Shane Richmond: Jumping through hoops to win the power game

The White House blog carries the kind of stories you would expect to come from the office of the leader of the free world.

OPENER Shane“President Obama holds the first Cabinet meeting of 2014”, reads one headline. Another announces: “President Obama welcomes the 2013 NBA champions the Miami Heat”. Following those is something slightly more arcane – “Wide Bandgap Semiconductors: essential to our technology future”.

Wide bandgap (WBG) semiconductor-based power electronics offer several advantages over existing technology. Ernest Moniz, President Obama’s Energy Secretary, writes on the White House blog: “For nearly 50 years, silicon chips have been the basis of power electronics. However, as clean energy technologies and the electronics industry has advanced, silicon chips are reaching their limits in power conversion – resulting in wasted heat and higher energy consumption. Power electronics that use WBG semiconductors have the potential to change all this.”

The bandgap is the amount of energy needed to make electrons jump from their atoms and conduct electricity through a material. The wider the bandgap, the higher the temperature, frequency and voltage at which the electronic device can operate. The next wave of WBG semiconductors can eliminate up to 90 per cent of the energy loss of current technology and promise chips that are 10 times more powerful.

By 2030, the US Department of Energy predicts that power electronics will be responsible for 80 per cent of all electrical energy consumption in America. The need for greater energy efficiency is clear, and WBGs could deliver energy savings in everything from electric cars to military satellites.

But it’s not just in those specialised sectors that this development is significant. This is technology that will touch the lives of ordinary consumers every day. We already carry many devices with us that require charging, from laptops to smartphones and tablets, and when you look at consumer technology trends, it is clear that we are going to be carrying more devices in future and require more power.

The 2014 Consumer Electronics Show in Las Vegas, earlier this month, was dominated by wearable technology. There were flurries of fitness trackers and swathes of smartwatches. Their manufacturers were fighting to find ways to set their gadgets apart from the competition, and battery life is a key battleground.

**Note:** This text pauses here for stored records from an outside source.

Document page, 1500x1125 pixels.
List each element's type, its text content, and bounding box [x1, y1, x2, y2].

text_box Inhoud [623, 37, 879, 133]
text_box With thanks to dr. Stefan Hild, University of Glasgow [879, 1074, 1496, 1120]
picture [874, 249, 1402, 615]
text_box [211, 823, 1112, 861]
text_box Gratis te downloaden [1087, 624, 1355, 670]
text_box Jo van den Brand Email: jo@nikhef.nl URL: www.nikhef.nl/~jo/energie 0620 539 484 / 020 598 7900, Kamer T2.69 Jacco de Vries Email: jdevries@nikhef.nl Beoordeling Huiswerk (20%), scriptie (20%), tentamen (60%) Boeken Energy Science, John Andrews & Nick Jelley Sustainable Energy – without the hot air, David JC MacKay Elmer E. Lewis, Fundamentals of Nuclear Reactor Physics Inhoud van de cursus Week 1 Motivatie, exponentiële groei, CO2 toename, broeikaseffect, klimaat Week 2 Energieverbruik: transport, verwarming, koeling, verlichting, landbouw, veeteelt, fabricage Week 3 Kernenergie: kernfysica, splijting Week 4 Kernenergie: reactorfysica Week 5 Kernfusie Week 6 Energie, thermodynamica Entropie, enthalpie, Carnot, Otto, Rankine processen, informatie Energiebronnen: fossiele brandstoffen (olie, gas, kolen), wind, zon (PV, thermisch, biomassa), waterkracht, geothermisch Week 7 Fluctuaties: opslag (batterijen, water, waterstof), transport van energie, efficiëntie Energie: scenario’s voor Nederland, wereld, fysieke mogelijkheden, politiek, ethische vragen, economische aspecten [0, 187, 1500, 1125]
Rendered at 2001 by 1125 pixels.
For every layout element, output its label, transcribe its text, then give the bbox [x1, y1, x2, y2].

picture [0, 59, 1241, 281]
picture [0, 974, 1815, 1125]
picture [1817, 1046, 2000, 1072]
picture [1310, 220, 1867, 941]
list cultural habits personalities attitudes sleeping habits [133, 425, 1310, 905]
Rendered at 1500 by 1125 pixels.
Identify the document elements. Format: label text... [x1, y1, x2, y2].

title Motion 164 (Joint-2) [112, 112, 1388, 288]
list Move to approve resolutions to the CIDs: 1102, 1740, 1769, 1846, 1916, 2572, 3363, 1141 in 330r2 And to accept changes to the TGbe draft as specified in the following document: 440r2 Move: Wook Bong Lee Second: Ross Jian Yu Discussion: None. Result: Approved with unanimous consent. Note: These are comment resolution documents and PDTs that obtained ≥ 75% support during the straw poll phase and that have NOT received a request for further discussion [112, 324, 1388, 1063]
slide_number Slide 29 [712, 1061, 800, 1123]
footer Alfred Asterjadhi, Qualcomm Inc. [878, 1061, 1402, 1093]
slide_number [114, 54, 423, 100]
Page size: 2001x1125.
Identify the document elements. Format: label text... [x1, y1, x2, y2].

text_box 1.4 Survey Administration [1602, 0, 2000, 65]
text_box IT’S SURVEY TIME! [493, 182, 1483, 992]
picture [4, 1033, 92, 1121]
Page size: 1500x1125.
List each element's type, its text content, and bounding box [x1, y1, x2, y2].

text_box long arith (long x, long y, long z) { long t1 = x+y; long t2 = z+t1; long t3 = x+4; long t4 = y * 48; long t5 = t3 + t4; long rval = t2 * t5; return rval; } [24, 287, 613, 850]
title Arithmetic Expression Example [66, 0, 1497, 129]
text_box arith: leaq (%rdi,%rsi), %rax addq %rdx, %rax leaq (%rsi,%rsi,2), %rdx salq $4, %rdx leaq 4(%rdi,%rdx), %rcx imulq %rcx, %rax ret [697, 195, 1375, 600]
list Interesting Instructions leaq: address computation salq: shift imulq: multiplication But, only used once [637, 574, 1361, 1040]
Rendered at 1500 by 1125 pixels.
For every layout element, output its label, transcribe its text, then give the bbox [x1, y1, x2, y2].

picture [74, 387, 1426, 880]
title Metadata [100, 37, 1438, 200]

Consumers don’t want to charge their watch as often as they charge their smartphone, so most companies aim for at least a week of battery life. However, more battery power leads to a bulkier, more expensive device that is less attractive to consumers.

Garmin, best known for its GPS devices, announced the Vivofit fitness tracker. Like its rivals, it monitors the activity the wearer takes and tracks their sleep at night but it promises one year of battery life. Unfortunately that requires two disposable coin batteries, which is more wasteful than a rechargable battery. More power-efficient devices will provide the answer.

Of course, there’s an “arms race” effect to power consumption improvements. As battery life improves, manufacturers tend to push the capabilities of the device, which requires more power and therefore better battery life.

Nevertheless, the promise of WBGs is huge, for consumers and industry alike. The White House blog post was to announce US government investment in a $140million manufacturing innovation institute at North Carolina State University.

It might seem like an unusual item sitting among the photos of Barack hobnobbing with basketball players and chairing state meetings, but if there’s one thing the White House knows, it’s the importance of power.